* Exercise goal: All lines from the one with "CARIBE EMPRESARIAL" through the end of the records below are to be given again exactly, and nothing else.

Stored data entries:
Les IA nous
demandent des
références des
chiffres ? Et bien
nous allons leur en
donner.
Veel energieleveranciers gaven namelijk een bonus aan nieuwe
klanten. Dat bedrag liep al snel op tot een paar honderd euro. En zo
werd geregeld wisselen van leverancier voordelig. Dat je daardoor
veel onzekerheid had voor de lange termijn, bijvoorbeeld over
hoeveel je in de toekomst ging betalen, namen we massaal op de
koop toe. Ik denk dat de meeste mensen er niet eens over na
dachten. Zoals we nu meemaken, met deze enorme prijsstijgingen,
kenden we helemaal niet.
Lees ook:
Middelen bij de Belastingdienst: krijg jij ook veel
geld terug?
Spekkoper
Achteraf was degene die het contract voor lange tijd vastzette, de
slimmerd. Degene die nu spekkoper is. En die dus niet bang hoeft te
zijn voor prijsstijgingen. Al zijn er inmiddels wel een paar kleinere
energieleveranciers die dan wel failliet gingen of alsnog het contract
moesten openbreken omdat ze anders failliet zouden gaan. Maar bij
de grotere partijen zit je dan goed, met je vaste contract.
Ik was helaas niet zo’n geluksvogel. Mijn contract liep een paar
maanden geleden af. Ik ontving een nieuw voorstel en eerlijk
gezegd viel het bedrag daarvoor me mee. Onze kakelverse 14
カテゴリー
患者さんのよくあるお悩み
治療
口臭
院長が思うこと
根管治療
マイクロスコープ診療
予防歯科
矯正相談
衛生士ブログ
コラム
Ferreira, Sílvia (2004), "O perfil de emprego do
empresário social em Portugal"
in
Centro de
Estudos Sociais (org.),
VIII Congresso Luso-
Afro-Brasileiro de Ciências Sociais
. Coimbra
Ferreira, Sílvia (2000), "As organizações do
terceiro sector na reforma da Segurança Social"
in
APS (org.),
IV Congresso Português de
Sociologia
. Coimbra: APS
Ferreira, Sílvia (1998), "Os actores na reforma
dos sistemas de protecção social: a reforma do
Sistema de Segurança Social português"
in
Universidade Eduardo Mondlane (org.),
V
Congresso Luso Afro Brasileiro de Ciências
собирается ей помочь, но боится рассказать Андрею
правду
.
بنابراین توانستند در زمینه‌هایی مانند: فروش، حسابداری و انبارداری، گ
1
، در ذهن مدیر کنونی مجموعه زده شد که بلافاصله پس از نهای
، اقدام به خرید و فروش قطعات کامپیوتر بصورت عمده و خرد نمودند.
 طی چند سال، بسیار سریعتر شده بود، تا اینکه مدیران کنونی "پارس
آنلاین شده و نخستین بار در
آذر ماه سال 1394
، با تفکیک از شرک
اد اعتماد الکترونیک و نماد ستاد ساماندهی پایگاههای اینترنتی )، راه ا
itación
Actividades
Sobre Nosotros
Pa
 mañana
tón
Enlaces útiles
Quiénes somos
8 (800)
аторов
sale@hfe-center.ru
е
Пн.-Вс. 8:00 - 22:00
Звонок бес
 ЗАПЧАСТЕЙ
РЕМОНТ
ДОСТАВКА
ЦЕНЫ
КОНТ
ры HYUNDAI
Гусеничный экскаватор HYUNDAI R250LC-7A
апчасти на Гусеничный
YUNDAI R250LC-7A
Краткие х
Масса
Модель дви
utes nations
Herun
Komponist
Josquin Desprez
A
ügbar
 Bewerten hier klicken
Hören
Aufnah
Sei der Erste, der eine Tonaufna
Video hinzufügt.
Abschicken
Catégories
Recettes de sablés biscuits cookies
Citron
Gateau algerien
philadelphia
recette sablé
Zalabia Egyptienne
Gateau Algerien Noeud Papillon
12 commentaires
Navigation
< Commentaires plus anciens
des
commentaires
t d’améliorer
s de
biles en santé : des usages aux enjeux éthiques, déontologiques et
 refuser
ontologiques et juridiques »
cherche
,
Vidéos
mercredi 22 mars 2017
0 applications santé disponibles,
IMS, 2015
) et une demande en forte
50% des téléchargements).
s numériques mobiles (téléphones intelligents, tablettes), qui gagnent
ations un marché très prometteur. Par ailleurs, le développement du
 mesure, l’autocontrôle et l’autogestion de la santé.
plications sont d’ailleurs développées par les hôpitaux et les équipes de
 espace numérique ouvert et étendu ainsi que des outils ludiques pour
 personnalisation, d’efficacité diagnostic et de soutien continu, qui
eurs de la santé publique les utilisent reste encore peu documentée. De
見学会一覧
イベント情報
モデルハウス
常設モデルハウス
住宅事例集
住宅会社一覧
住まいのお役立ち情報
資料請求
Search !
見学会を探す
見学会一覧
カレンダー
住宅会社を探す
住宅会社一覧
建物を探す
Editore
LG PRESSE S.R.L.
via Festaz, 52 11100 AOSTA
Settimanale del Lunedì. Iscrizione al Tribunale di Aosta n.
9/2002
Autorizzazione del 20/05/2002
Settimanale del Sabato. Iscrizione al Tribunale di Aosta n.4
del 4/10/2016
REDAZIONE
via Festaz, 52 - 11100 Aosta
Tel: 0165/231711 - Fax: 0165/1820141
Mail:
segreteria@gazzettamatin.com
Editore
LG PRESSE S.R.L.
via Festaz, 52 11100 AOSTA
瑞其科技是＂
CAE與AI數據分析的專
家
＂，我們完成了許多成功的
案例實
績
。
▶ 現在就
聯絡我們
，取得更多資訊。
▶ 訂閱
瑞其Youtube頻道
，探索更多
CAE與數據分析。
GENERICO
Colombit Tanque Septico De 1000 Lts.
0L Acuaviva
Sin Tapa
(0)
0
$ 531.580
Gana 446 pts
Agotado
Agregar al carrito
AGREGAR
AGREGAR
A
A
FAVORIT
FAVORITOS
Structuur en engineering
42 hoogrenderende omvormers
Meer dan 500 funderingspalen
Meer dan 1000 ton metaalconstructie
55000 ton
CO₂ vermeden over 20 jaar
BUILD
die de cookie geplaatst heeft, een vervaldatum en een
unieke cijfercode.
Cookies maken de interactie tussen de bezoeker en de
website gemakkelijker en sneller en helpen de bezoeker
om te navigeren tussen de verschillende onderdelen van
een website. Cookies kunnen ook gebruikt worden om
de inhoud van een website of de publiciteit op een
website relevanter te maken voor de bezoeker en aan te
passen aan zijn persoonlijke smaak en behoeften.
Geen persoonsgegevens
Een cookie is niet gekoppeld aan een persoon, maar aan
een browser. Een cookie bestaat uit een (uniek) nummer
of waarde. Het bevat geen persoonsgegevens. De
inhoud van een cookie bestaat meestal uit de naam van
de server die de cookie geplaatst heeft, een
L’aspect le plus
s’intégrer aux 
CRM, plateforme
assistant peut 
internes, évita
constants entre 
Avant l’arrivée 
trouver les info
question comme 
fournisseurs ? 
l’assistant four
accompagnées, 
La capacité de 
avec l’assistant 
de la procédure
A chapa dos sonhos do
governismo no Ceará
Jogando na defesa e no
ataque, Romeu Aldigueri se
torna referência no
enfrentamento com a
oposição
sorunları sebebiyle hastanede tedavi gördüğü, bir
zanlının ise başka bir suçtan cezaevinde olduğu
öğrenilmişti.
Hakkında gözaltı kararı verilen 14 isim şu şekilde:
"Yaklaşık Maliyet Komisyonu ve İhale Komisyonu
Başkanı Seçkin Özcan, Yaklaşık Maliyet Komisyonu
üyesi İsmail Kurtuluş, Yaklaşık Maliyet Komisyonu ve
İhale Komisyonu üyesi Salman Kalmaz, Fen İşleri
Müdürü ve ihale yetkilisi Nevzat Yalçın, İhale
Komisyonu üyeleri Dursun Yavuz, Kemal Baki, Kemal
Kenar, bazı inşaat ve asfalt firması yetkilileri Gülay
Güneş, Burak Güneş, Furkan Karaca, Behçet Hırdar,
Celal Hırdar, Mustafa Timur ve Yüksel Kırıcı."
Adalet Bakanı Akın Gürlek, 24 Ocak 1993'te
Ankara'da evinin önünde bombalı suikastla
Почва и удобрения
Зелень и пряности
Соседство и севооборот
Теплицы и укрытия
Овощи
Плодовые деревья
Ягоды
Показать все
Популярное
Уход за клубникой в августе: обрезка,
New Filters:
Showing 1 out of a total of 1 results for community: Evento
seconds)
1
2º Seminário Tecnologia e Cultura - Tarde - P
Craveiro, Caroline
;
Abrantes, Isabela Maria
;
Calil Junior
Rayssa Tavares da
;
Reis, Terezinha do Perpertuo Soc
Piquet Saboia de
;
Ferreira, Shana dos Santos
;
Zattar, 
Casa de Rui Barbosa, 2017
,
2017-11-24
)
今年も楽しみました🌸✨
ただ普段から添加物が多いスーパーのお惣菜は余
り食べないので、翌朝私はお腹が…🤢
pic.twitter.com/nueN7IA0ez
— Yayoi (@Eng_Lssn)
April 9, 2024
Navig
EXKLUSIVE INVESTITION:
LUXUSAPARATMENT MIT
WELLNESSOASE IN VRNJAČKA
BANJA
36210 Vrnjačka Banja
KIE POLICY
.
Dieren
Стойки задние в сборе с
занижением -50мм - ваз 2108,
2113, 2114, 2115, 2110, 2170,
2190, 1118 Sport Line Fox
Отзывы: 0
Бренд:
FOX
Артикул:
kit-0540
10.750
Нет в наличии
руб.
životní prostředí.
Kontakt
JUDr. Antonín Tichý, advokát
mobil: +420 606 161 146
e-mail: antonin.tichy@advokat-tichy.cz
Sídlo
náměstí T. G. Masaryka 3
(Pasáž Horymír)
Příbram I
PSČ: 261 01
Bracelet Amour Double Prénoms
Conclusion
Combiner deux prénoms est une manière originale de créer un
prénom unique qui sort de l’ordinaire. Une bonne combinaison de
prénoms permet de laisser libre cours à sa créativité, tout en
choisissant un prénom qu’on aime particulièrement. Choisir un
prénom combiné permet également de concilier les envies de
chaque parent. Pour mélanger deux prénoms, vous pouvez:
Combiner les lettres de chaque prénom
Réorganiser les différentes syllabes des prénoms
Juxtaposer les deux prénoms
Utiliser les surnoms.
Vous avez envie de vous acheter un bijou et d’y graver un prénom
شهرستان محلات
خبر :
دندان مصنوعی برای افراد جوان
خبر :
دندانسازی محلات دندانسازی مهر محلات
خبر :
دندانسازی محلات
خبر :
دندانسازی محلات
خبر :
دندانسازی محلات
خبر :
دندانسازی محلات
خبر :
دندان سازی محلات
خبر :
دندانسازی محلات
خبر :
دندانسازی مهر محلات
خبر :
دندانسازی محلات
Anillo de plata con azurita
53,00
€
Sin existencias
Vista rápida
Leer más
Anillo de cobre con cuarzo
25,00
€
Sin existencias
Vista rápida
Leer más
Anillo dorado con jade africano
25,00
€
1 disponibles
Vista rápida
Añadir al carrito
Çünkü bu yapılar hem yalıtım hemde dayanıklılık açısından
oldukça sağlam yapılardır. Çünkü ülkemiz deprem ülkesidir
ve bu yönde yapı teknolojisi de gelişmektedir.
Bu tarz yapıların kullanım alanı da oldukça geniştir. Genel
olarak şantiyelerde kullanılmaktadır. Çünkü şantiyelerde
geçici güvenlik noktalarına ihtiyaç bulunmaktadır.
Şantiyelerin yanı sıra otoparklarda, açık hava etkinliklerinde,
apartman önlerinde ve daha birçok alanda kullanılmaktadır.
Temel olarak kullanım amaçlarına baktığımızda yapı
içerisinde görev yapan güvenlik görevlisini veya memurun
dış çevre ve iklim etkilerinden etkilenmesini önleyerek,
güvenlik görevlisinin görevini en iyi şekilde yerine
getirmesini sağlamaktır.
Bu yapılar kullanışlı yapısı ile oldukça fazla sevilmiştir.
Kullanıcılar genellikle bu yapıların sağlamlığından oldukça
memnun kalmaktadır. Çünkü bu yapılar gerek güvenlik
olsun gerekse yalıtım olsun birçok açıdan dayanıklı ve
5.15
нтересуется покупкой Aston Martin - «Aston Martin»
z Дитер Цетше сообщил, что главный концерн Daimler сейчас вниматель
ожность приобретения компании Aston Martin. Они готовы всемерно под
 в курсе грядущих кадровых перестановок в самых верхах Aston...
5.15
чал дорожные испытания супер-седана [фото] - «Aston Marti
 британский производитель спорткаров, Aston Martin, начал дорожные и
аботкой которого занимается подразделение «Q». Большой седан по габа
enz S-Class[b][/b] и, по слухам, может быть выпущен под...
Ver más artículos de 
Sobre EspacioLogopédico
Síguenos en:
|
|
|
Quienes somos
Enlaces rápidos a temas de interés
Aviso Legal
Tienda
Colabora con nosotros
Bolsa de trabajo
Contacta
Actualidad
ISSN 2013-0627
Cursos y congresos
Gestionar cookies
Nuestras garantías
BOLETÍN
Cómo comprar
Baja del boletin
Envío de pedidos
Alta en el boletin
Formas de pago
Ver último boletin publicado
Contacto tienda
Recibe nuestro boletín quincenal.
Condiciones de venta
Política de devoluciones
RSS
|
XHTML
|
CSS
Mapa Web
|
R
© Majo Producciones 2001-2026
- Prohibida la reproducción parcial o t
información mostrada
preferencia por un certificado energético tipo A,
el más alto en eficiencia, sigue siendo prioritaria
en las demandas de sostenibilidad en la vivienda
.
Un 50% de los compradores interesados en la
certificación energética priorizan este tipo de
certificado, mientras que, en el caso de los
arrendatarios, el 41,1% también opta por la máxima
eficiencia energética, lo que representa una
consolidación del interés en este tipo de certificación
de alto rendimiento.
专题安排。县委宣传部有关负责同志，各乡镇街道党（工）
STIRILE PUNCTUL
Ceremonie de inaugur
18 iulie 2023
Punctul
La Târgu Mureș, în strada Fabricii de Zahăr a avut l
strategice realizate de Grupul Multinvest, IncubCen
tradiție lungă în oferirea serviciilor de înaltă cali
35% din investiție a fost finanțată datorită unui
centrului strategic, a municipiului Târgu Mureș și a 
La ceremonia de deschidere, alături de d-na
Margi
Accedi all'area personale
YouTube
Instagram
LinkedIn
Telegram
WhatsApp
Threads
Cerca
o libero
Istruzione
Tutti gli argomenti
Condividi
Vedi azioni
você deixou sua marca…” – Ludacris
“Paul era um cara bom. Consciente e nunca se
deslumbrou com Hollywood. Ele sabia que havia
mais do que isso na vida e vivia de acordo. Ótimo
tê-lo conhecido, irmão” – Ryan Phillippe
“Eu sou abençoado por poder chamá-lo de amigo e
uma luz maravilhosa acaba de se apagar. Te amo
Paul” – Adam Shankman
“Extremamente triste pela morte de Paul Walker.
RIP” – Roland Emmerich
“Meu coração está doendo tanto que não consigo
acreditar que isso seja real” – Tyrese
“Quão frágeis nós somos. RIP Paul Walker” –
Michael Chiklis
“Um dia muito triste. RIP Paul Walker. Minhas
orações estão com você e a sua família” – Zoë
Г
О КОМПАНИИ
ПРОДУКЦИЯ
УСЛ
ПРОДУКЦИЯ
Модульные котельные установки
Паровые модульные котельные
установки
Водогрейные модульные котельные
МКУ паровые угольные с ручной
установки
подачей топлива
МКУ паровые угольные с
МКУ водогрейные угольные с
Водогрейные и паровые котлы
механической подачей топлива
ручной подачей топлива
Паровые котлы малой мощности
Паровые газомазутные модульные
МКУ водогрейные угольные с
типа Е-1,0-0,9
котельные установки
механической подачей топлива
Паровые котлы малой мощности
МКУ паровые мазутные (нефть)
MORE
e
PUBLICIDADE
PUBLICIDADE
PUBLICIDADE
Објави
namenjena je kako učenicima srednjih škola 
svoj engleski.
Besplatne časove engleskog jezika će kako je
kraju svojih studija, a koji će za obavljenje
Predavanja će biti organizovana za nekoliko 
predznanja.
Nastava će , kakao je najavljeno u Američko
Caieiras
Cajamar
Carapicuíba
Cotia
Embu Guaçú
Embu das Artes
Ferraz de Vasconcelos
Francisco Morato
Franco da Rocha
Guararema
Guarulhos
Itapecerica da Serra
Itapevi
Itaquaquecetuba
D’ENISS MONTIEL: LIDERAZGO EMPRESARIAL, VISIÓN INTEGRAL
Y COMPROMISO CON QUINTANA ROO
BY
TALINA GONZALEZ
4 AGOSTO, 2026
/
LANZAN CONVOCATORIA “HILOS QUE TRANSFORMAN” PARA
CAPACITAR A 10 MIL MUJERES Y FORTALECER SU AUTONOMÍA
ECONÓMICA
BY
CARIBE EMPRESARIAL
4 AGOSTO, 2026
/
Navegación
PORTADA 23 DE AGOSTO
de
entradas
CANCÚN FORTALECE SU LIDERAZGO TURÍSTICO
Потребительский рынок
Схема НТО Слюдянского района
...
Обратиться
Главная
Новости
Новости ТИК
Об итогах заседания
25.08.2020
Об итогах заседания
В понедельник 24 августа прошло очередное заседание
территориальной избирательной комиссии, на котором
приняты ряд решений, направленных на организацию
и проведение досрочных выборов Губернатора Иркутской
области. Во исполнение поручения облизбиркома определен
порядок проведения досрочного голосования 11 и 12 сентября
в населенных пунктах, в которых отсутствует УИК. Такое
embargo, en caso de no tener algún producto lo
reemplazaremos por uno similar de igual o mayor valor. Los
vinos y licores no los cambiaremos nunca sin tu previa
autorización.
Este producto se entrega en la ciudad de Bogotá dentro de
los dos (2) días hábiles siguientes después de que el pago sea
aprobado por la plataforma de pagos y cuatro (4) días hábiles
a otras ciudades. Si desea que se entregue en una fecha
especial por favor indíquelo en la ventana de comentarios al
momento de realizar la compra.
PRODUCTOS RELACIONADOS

* The answer:
CARIBE EMPRESARIAL
4 AGOSTO, 2026
/
Navegación
PORTADA 23 DE AGOSTO
de
entradas
CANCÚN FORTALECE SU LIDERAZGO TURÍSTICO
Потребительский рынок
Схема НТО Слюдянского района
...
Обратиться
Главная
Новости
Новости ТИК
Об итогах заседания
25.08.2020
Об итогах заседания
В понедельник 24 августа прошло очередное заседание
территориальной избирательной комиссии, на котором
приняты ряд решений, направленных на организацию
и проведение досрочных выборов Губернатора Иркутской
области. Во исполнение поручения облизбиркома определен
порядок проведения досрочного голосования 11 и 12 сентября
в населенных пунктах, в которых отсутствует УИК. Такое
embargo, en caso de no tener algún producto lo
reemplazaremos por uno similar de igual o mayor valor. Los
vinos y licores no los cambiaremos nunca sin tu previa
autorización.
Este producto se entrega en la ciudad de Bogotá dentro de
los dos (2) días hábiles siguientes después de que el pago sea
aprobado por la plataforma de pagos y cuatro (4) días hábiles
a otras ciudades. Si desea que se entregue en una fecha
especial por favor indíquelo en la ventana de comentarios al
momento de realizar la compra.
PRODUCTOS RELACIONADOS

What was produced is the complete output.